§ TASK DATA:
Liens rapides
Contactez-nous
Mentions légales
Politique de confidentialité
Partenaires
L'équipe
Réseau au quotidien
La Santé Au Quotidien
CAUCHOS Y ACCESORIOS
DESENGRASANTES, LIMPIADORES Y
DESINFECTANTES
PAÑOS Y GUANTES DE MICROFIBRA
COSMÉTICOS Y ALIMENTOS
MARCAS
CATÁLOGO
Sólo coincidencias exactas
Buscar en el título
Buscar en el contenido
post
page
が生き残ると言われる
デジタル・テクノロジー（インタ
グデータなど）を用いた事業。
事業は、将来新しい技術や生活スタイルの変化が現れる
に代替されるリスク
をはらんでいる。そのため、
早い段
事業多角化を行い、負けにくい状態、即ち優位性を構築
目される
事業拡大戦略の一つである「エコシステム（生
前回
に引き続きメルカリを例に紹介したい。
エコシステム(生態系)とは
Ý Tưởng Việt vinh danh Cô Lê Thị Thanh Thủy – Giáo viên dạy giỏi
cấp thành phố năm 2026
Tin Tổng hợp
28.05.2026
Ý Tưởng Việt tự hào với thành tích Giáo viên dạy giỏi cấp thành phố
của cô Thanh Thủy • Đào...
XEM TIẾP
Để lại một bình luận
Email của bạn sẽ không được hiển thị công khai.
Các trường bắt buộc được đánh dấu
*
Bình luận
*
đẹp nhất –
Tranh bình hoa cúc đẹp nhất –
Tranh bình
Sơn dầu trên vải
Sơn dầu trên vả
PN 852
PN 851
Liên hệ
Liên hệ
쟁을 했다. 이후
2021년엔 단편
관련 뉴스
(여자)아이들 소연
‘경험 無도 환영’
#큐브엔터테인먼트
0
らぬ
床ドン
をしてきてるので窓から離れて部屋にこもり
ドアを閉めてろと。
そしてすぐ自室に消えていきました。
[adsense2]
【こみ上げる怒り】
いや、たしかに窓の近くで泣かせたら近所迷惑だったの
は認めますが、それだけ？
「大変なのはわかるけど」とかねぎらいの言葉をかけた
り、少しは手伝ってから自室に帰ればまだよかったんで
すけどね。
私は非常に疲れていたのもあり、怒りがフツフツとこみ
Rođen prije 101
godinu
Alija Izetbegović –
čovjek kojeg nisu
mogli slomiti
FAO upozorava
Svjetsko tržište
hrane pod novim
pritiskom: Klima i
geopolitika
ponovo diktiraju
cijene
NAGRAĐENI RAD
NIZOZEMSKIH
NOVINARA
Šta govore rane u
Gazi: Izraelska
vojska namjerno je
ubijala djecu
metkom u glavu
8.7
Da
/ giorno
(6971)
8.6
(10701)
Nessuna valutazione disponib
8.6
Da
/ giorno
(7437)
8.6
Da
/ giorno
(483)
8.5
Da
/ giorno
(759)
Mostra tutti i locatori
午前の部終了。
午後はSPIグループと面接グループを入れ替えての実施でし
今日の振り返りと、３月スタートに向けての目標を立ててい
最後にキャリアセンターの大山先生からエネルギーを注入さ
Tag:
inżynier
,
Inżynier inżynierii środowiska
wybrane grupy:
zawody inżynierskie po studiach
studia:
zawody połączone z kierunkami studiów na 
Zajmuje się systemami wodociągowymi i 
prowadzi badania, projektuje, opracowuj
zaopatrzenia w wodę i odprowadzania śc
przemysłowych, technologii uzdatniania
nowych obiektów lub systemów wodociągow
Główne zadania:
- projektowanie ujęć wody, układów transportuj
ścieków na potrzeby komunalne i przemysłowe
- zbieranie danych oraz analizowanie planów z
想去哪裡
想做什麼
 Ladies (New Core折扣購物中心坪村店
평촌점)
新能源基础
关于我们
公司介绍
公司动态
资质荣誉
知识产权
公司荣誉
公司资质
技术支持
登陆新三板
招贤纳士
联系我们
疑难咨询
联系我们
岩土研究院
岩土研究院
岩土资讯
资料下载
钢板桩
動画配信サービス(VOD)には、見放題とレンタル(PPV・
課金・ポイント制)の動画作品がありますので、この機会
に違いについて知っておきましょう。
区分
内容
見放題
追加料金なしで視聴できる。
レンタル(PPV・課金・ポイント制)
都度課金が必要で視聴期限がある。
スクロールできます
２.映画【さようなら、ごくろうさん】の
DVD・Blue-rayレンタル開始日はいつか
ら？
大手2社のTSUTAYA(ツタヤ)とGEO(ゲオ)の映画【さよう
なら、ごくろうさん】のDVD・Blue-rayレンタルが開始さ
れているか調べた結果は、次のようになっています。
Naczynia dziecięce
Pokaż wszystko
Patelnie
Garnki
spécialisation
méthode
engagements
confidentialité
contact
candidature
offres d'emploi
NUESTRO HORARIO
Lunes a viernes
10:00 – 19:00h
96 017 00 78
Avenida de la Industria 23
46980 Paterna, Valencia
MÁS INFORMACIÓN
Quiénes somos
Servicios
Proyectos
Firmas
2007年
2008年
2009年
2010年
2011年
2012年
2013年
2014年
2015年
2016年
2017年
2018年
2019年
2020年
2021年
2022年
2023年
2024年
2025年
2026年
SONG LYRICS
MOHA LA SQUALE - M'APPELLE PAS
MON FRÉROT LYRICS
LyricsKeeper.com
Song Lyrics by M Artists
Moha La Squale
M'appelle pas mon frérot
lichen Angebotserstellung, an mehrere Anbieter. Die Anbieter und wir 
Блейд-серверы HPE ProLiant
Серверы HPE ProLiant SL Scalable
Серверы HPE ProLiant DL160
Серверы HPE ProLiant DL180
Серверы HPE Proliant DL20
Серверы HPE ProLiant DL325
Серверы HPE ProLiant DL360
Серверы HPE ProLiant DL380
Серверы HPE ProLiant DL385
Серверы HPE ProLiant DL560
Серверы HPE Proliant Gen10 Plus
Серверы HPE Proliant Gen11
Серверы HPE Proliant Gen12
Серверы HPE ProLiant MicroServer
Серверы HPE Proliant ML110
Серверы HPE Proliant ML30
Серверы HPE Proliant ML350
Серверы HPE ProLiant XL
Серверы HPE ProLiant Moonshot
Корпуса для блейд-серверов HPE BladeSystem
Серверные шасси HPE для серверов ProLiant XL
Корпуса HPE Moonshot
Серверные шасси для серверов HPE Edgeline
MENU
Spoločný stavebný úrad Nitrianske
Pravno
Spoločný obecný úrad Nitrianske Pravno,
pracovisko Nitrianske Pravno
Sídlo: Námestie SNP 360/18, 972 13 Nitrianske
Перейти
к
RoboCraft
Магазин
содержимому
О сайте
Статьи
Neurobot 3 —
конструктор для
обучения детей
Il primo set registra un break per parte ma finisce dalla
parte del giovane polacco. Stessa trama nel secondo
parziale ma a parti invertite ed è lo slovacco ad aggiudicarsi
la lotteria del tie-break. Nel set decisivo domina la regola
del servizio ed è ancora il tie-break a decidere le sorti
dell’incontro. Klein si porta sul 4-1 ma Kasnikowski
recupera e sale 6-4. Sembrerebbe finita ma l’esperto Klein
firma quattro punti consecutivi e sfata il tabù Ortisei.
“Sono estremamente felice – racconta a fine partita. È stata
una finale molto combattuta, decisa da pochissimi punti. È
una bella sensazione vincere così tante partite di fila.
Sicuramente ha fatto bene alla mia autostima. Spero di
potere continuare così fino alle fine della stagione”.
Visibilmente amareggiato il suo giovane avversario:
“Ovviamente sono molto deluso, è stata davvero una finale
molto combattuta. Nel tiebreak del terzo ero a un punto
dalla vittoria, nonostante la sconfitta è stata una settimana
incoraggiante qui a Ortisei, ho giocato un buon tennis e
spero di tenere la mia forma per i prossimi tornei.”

§ WHAT THE TASK ASKS: Repeat the data in full. Alter nothing.

§ OUTPUT FOR THIS EXERCISE:
Liens rapides
Contactez-nous
Mentions légales
Politique de confidentialité
Partenaires
L'équipe
Réseau au quotidien
La Santé Au Quotidien
CAUCHOS Y ACCESORIOS
DESENGRASANTES, LIMPIADORES Y
DESINFECTANTES
PAÑOS Y GUANTES DE MICROFIBRA
COSMÉTICOS Y ALIMENTOS
MARCAS
CATÁLOGO
Sólo coincidencias exactas
Buscar en el título
Buscar en el contenido
post
page
が生き残ると言われる
デジタル・テクノロジー（インタ
グデータなど）を用いた事業。
事業は、将来新しい技術や生活スタイルの変化が現れる
に代替されるリスク
をはらんでいる。そのため、
早い段
事業多角化を行い、負けにくい状態、即ち優位性を構築
目される
事業拡大戦略の一つである「エコシステム（生
前回
に引き続きメルカリを例に紹介したい。
エコシステム(生態系)とは
Ý Tưởng Việt vinh danh Cô Lê Thị Thanh Thủy – Giáo viên dạy giỏi
cấp thành phố năm 2026
Tin Tổng hợp
28.05.2026
Ý Tưởng Việt tự hào với thành tích Giáo viên dạy giỏi cấp thành phố
của cô Thanh Thủy • Đào...
XEM TIẾP
Để lại một bình luận
Email của bạn sẽ không được hiển thị công khai.
Các trường bắt buộc được đánh dấu
*
Bình luận
*
đẹp nhất –
Tranh bình hoa cúc đẹp nhất –
Tranh bình
Sơn dầu trên vải
Sơn dầu trên vả
PN 852
PN 851
Liên hệ
Liên hệ
쟁을 했다. 이후
2021년엔 단편
관련 뉴스
(여자)아이들 소연
‘경험 無도 환영’
#큐브엔터테인먼트
0
らぬ
床ドン
をしてきてるので窓から離れて部屋にこもり
ドアを閉めてろと。
そしてすぐ自室に消えていきました。
[adsense2]
【こみ上げる怒り】
いや、たしかに窓の近くで泣かせたら近所迷惑だったの
は認めますが、それだけ？
「大変なのはわかるけど」とかねぎらいの言葉をかけた
り、少しは手伝ってから自室に帰ればまだよかったんで
すけどね。
私は非常に疲れていたのもあり、怒りがフツフツとこみ
Rođen prije 101
godinu
Alija Izetbegović –
čovjek kojeg nisu
mogli slomiti
FAO upozorava
Svjetsko tržište
hrane pod novim
pritiskom: Klima i
geopolitika
ponovo diktiraju
cijene
NAGRAĐENI RAD
NIZOZEMSKIH
NOVINARA
Šta govore rane u
Gazi: Izraelska
vojska namjerno je
ubijala djecu
metkom u glavu
8.7
Da
/ giorno
(6971)
8.6
(10701)
Nessuna valutazione disponib
8.6
Da
/ giorno
(7437)
8.6
Da
/ giorno
(483)
8.5
Da
/ giorno
(759)
Mostra tutti i locatori
午前の部終了。
午後はSPIグループと面接グループを入れ替えての実施でし
今日の振り返りと、３月スタートに向けての目標を立ててい
最後にキャリアセンターの大山先生からエネルギーを注入さ
Tag:
inżynier
,
Inżynier inżynierii środowiska
wybrane grupy:
zawody inżynierskie po studiach
studia:
zawody połączone z kierunkami studiów na 
Zajmuje się systemami wodociągowymi i 
prowadzi badania, projektuje, opracowuj
zaopatrzenia w wodę i odprowadzania śc
przemysłowych, technologii uzdatniania
nowych obiektów lub systemów wodociągow
Główne zadania:
- projektowanie ujęć wody, układów transportuj
ścieków na potrzeby komunalne i przemysłowe
- zbieranie danych oraz analizowanie planów z
想去哪裡
想做什麼
 Ladies (New Core折扣購物中心坪村店
평촌점)
新能源基础
关于我们
公司介绍
公司动态
资质荣誉
知识产权
公司荣誉
公司资质
技术支持
登陆新三板
招贤纳士
联系我们
疑难咨询
联系我们
岩土研究院
岩土研究院
岩土资讯
资料下载
钢板桩
動画配信サービス(VOD)には、見放題とレンタル(PPV・
課金・ポイント制)の動画作品がありますので、この機会
に違いについて知っておきましょう。
区分
内容
見放題
追加料金なしで視聴できる。
レンタル(PPV・課金・ポイント制)
都度課金が必要で視聴期限がある。
スクロールできます
２.映画【さようなら、ごくろうさん】の
DVD・Blue-rayレンタル開始日はいつか
ら？
大手2社のTSUTAYA(ツタヤ)とGEO(ゲオ)の映画【さよう
なら、ごくろうさん】のDVD・Blue-rayレンタルが開始さ
れているか調べた結果は、次のようになっています。
Naczynia dziecięce
Pokaż wszystko
Patelnie
Garnki
spécialisation
méthode
engagements
confidentialité
contact
candidature
offres d'emploi
NUESTRO HORARIO
Lunes a viernes
10:00 – 19:00h
96 017 00 78
Avenida de la Industria 23
46980 Paterna, Valencia
MÁS INFORMACIÓN
Quiénes somos
Servicios
Proyectos
Firmas
2007年
2008年
2009年
2010年
2011年
2012年
2013年
2014年
2015年
2016年
2017年
2018年
2019年
2020年
2021年
2022年
2023年
2024年
2025年
2026年
SONG LYRICS
MOHA LA SQUALE - M'APPELLE PAS
MON FRÉROT LYRICS
LyricsKeeper.com
Song Lyrics by M Artists
Moha La Squale
M'appelle pas mon frérot
lichen Angebotserstellung, an mehrere Anbieter. Die Anbieter und wir 
Блейд-серверы HPE ProLiant
Серверы HPE ProLiant SL Scalable
Серверы HPE ProLiant DL160
Серверы HPE ProLiant DL180
Серверы HPE Proliant DL20
Серверы HPE ProLiant DL325
Серверы HPE ProLiant DL360
Серверы HPE ProLiant DL380
Серверы HPE ProLiant DL385
Серверы HPE ProLiant DL560
Серверы HPE Proliant Gen10 Plus
Серверы HPE Proliant Gen11
Серверы HPE Proliant Gen12
Серверы HPE ProLiant MicroServer
Серверы HPE Proliant ML110
Серверы HPE Proliant ML30
Серверы HPE Proliant ML350
Серверы HPE ProLiant XL
Серверы HPE ProLiant Moonshot
Корпуса для блейд-серверов HPE BladeSystem
Серверные шасси HPE для серверов ProLiant XL
Корпуса HPE Moonshot
Серверные шасси для серверов HPE Edgeline
MENU
Spoločný stavebný úrad Nitrianske
Pravno
Spoločný obecný úrad Nitrianske Pravno,
pracovisko Nitrianske Pravno
Sídlo: Námestie SNP 360/18, 972 13 Nitrianske
Перейти
к
RoboCraft
Магазин
содержимому
О сайте
Статьи
Neurobot 3 —
конструктор для
обучения детей
Il primo set registra un break per parte ma finisce dalla
parte del giovane polacco. Stessa trama nel secondo
parziale ma a parti invertite ed è lo slovacco ad aggiudicarsi
la lotteria del tie-break. Nel set decisivo domina la regola
del servizio ed è ancora il tie-break a decidere le sorti
dell’incontro. Klein si porta sul 4-1 ma Kasnikowski
recupera e sale 6-4. Sembrerebbe finita ma l’esperto Klein
firma quattro punti consecutivi e sfata il tabù Ortisei.
“Sono estremamente felice – racconta a fine partita. È stata
una finale molto combattuta, decisa da pochissimi punti. È
una bella sensazione vincere così tante partite di fila.
Sicuramente ha fatto bene alla mia autostima. Spero di
potere continuare così fino alle fine della stagione”.
Visibilmente amareggiato il suo giovane avversario:
“Ovviamente sono molto deluso, è stata davvero una finale
molto combattuta. Nel tiebreak del terzo ero a un punto
dalla vittoria, nonostante la sconfitta è stata una settimana
incoraggiante qui a Ortisei, ho giocato un buon tennis e
spero di tenere la mia forma per i prossimi tornei.”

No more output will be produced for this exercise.